Mr. Stevens has over 30 years’ experience advising private and public companies in a variety of functions, including corporate finance, capital markets and previously as an international audit partner, in a wide range of industries, operating in the UK and overseas. In addition to his role at Avelas, he is a Senior Advisor and Capital Markets Lead at MHA MacIntyre Hudson.
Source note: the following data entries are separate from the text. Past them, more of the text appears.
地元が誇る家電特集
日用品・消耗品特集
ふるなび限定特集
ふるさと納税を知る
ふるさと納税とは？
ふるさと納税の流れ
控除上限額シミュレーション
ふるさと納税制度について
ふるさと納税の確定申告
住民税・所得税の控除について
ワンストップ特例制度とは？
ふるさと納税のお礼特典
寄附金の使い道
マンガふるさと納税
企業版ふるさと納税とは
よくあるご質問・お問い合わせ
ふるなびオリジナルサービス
Jay Lichter, Ph.D., Chairman, President, and Chief Executive Officer of Avelas, added: "As Avelas accelerates towards commencement of our Phase III clinical study for pegloprastide, I am delighted to be strengthening our team both at the management and Board level with the addition of Amber and Robin. We look forward to working closely with them."

Clinical Update

Avelas also announces that it is the Company’s intent to commence its registrational confirmatory Phase III trial for pegloprastide, its novel, best-in-class agent for visualizing breast cancer margins, in the first half of 2022, having received constructive and helpful feedback from the US Food and Drug Administration (the "FDA").

Avelas is developing pegloprastide (AVB-620), a novel fluorescent imaging agent used in combination with a fluorescence camera system, which has FDA Breakthrough Therapy Designation, for the intraoperative detection and visualization of positive margins during breast cancer surgery.

The goal of intraoperative image-guided surgery with pegloprastide is to increase the precision of cancer surgery and improve treatment outcomes for patients by fluorescently identifying cancer, in real-time during surgery, on the surfaces of excised tissue or residual cancer in the tumour bed not otherwise detected by surgeons and potentially left behind in a patient during an operation. Avelas has already demonstrated in prior studies that the use of pegloprastide, a fluorescent cancer marker, during surgery correctly identified cancer in up to 75% of patients who may have otherwise been candidates for a repeat (re-excision) surgery.

Through the benefits of Breakthrough Therapy Designation, Avelas has continued to collaborate with the FDA on the design of the Company’s registrational confirmatory Phase III trial. The design and protocol of the Phase III study will now be finalized in preparation for commencement of patient enrolment in the first half of 2022. Jay Lichter, Ph.D., Chairman, President, and Chief Executive Officer of Avelas said "We believe that pegloprastide is a best-in-class novel agent for visualising breast cancer margins in real time during surgery. Following this constructive dialogue with the FDA, we are excited to continue the clinical development of this exciting candidate."